I am currently trying to capture the requirements for an application that can have hundreds of widget enable/disable scenarios for one screen. Has anyone ever tried to tackle something like that? If so, how did you tackle it?
Can you provide more details on what you are trying to do... maybe try to come up with a similar example if you can't disclose the exact details your project.
My first instinct tells me that the use case format may not be the best way to document this. Some requirements do not lend themselves very well for use cases. Hundreds of options sounds like data to me so the use case probably should say something like "the system will present the user with all the available options for the ____, see table x for more details". You can then create a separate table to capture the hundreds of options of those are part of the requirements.
Do these options ever change or they are static (the scenarios and how many of them exist does not change)?
- Adrian
I tend to agree. something that dense isn't well articulated by a use case.
However... what is a user doing in front of this screen? Monitoring stock prices for example? Playing a game?
A use case may be a starting point.
But there will be layers.
Thanks for the info & sorry for the vagueness.

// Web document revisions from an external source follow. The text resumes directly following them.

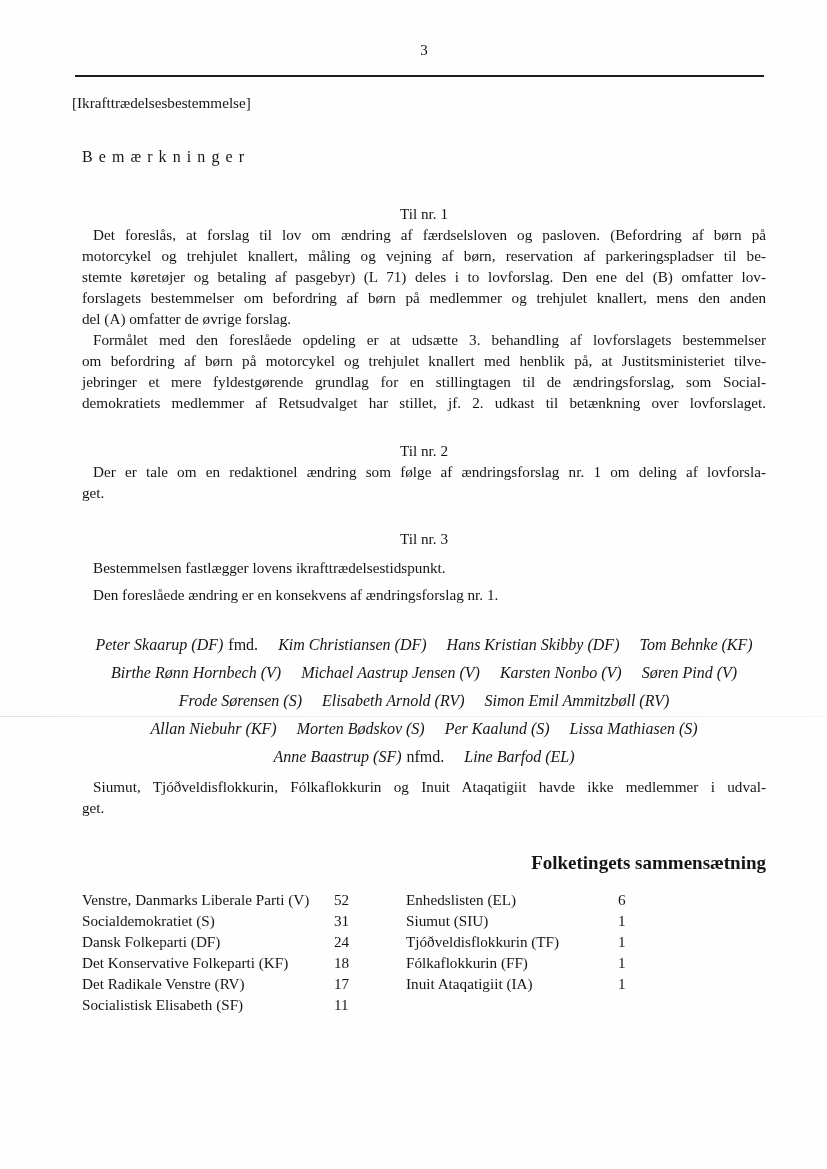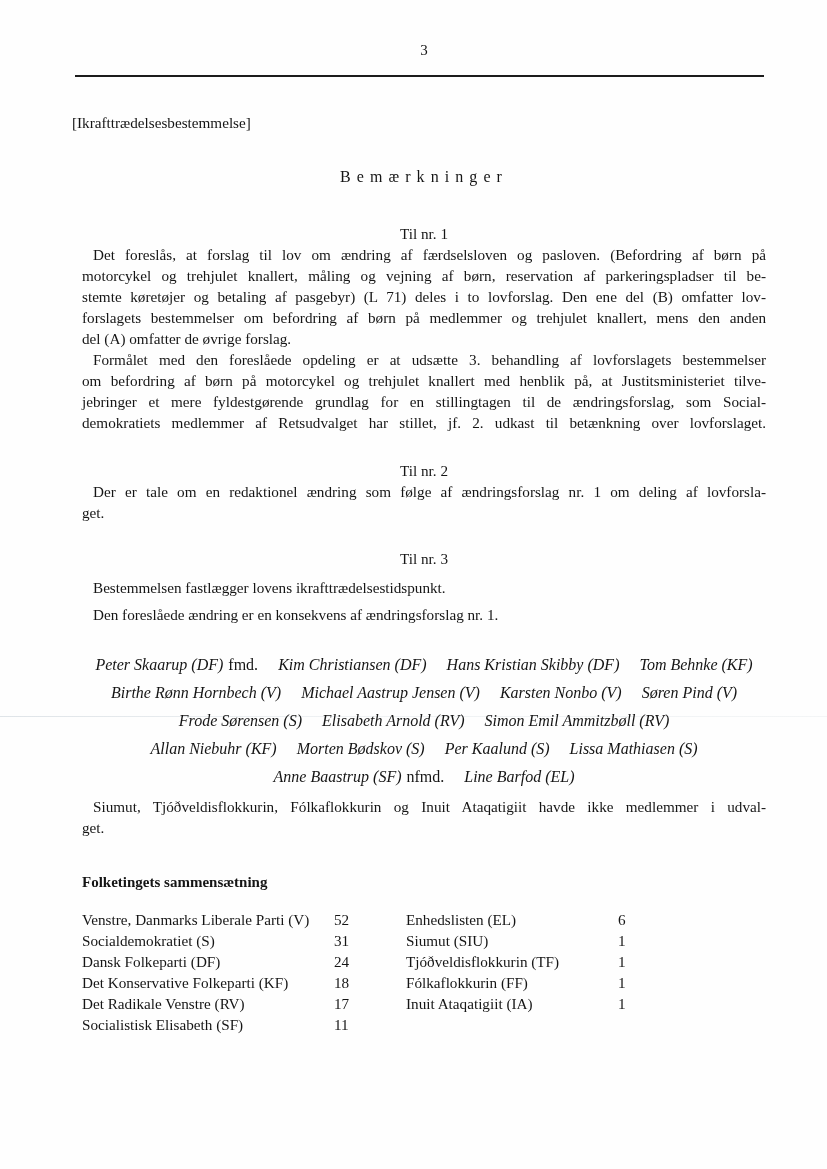--- a/index.html
+++ b/index.html
@@ -31,7 +31,7 @@
     background: linear-gradient(90deg, #dfe4e8 0%, #eef1f3 40%, #f3f5f6 100%);
   }
   .content {
-    position: absolute; left: 82px; top: 112px; width: 684px;
+    position: absolute; left: 82px; top: 92px; width: 684px;
     font-size: 15.2px; line-height: 21px;
   }
   .bracket-note { margin-left: -10px; }

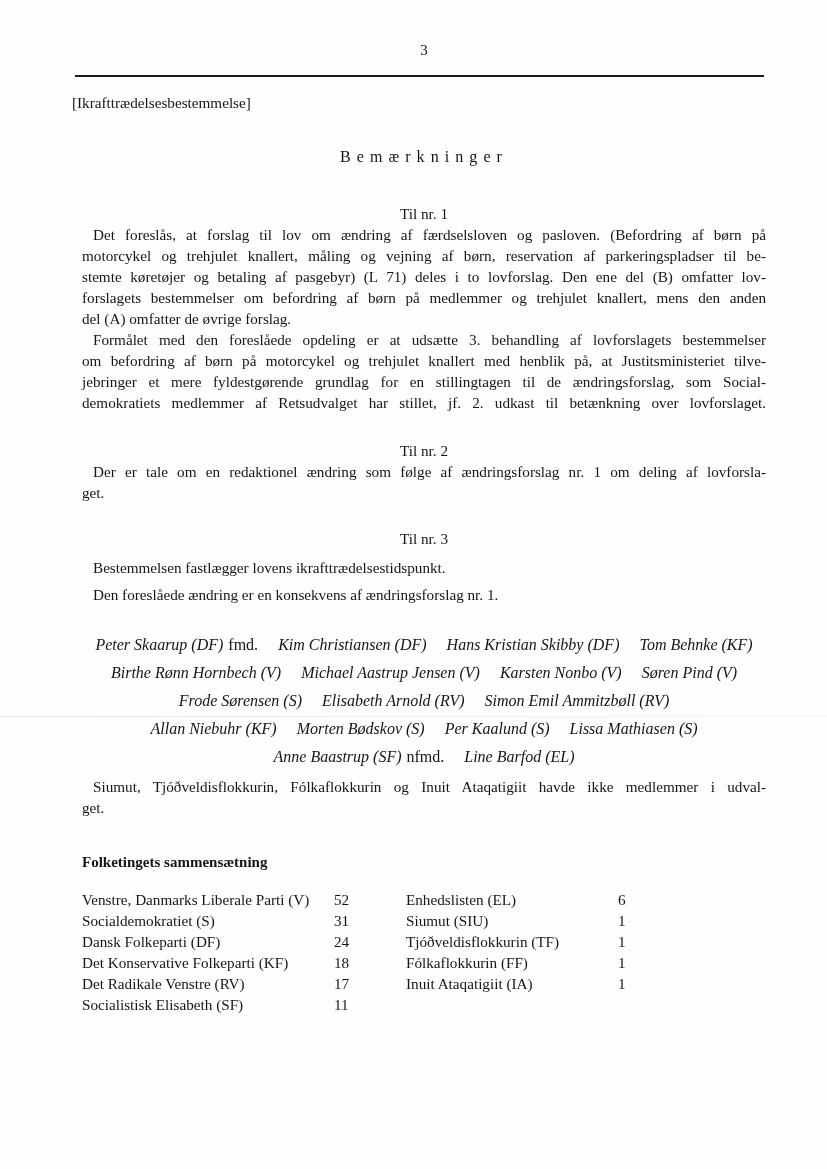--- a/index.html
+++ b/index.html
@@ -37,7 +37,7 @@
   .bracket-note { margin-left: -10px; }
   .remarks {
     margin-top: 33px;
-    text-align: center;
+    text-align: left;
     letter-spacing: 0.38em;
     font-size: 16px;
   }

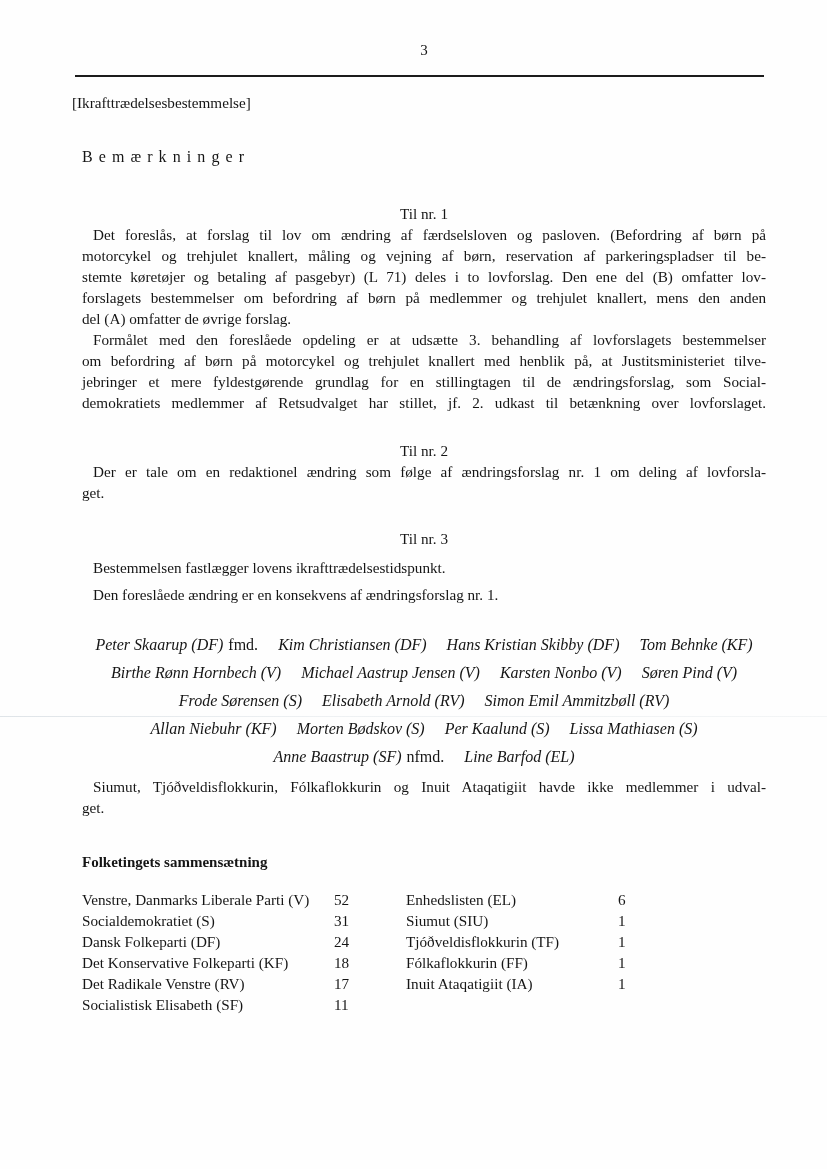--- a/index.html
+++ b/index.html
@@ -67,9 +67,9 @@
   
   .comp-title {
     margin-top: 34px;
-    text-align: left;
+    text-align: right;
     font-weight: bold;
-    font-size: 15px;
+    font-size: 19px;
   }
   .comp-table { display: flex; gap: 46px; margin-top: 16px; }
   .comp-col { display: block; }

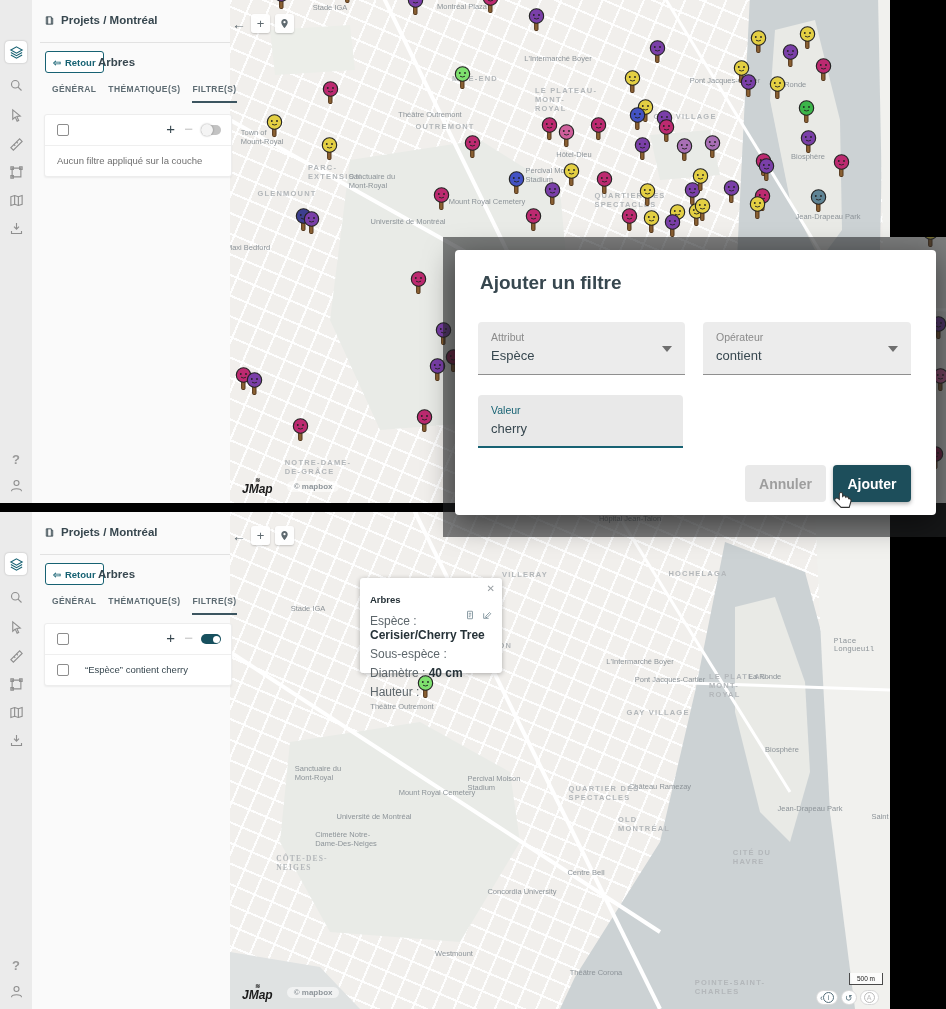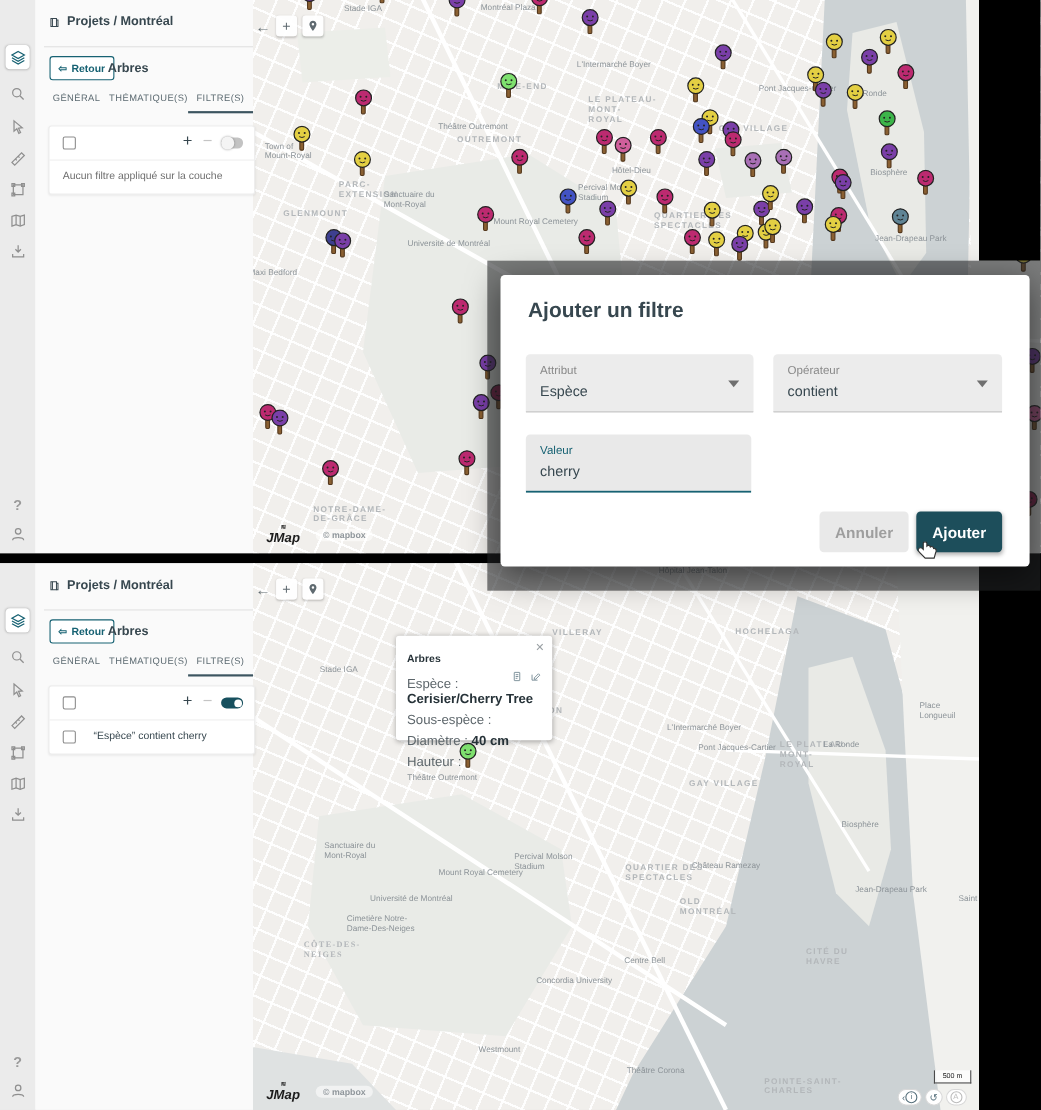--- a/index.html
+++ b/index.html
@@ -27,7 +27,7 @@
           background:#fff;border:1px solid #176273;border-radius:3px;color:#176273;font-size:9.5px;font-weight:bold;cursor:pointer;}
   .layer-title{position:absolute;left:66px;top:56px;font-size:11.5px;font-weight:bold;color:#37474f;}
   .tabs{position:absolute;left:8px;right:0;top:80px;height:18px;display:flex;}
-  .tab{flex:1;text-align:center;font-size:8.5px;font-weight:normal;letter-spacing:.4px;color:#5d6b72;padding-top:4px;position:relative;}
+  .tab{flex:1;text-align:center;font-size:8.5px;font-weight:bold;letter-spacing:.4px;color:#5d6b72;padding-top:4px;position:relative;margin-left:12px;}
   .tab.active::after{content:"";position:absolute;left:0;right:0;bottom:-5px;height:2px;background:#3c5560;}
   .card{position:absolute;left:12px;width:186px;background:#fff;border:1px solid #ededed;border-radius:3px;box-shadow:0 1px 2px rgba(0,0,0,.06);}
   .card-row1{height:30px;position:relative;border-bottom:1px solid #efefef;}

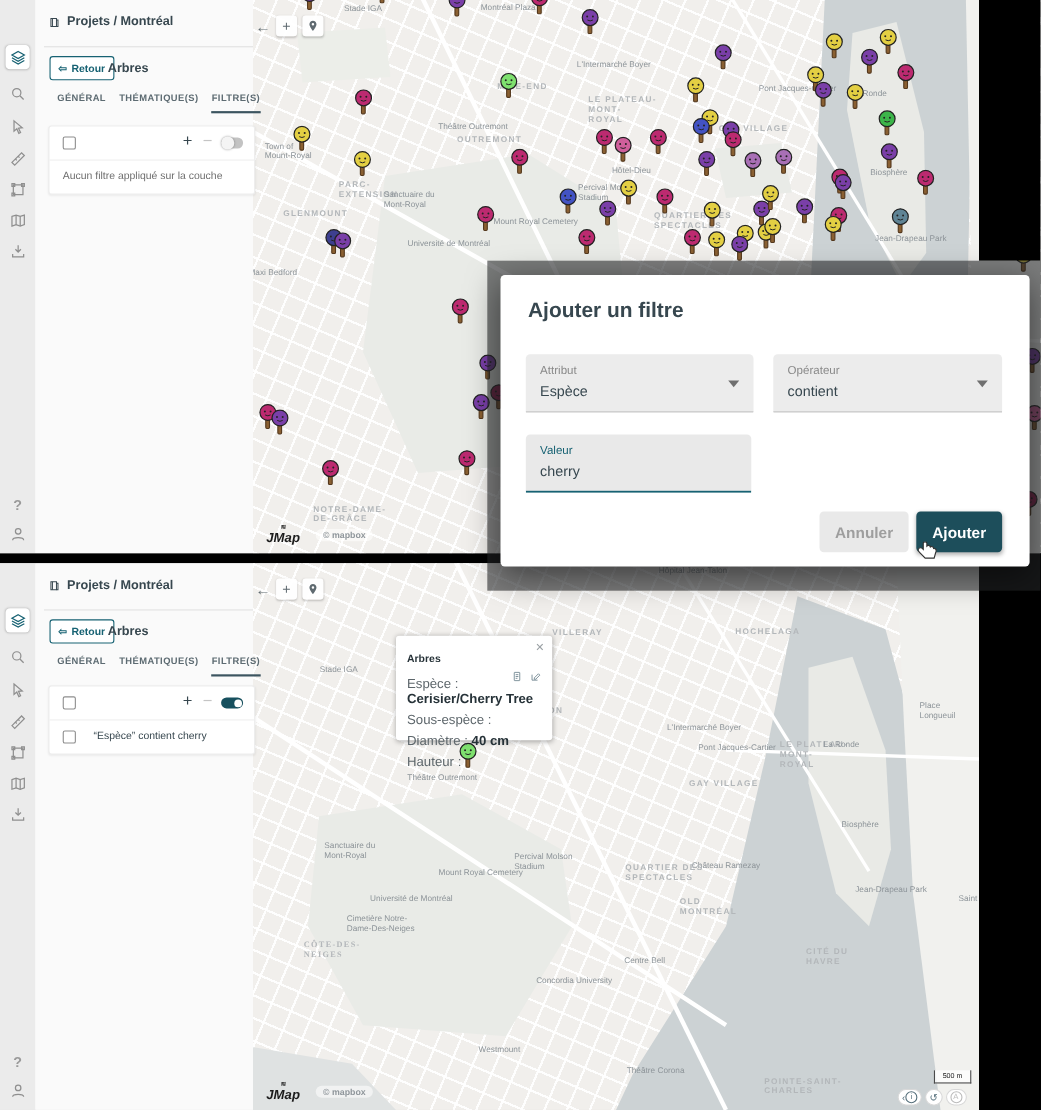--- a/index.html
+++ b/index.html
@@ -831,7 +831,7 @@
       <span class="maplabel area" style="left: 510px; top: 160px;">LE PLATEAU-
 MONT-
 ROYAL</span>
-      <span class="maplabel place" style="left: 624px; top: 125px;">Place Longueuil</span>
+      <span class="maplabel place" style="left: 624px; top: 125px; font-family: Liberation Mono, monospace;">Place Longueuil</span>
       <span class="maplabel place" style="left: 172px; top: 190px;">Théâtre Outremont</span>
       <span class="maplabel area" style="left: 428px; top: 196px;">GAY VILLAGE</span>
       <span class="maplabel place" style="left: 88px; top: 252px;">Sanctuaire du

I support a decision-support app that derives it's content from policy(govt). Each procedure in the policy is a use-case in which we create a screen and present the user with a decision-support path. Since the procedure contains many if/then clauses, the user is presented with a screen that enables/disables functionality based on this. So, depending on the functionality of the screen, there can be hundreds of combinations of enabling/disabling screen-widgets based on the previous/current widget value. (i.e. Clicking a check-box can disable/enable other widgets on the screen).
Hope this helps.
Since your application is policy driven you should not "hard code" the policy logic in the use cases. Let the use cases capture the functional behavior which is less likely to change and capture the actual policy logic in a separate repository. It almost sounds like you need to treat your policy logic as business rules or some other form of metadata.
You should design your app in such a way so that you can easily modify the policy logic without having to modify the actual application.
I would not include all those hundreds of in a use case!
At least consider capturing that type of information in a spreadsheet if you do not have a rules engine at your disposal.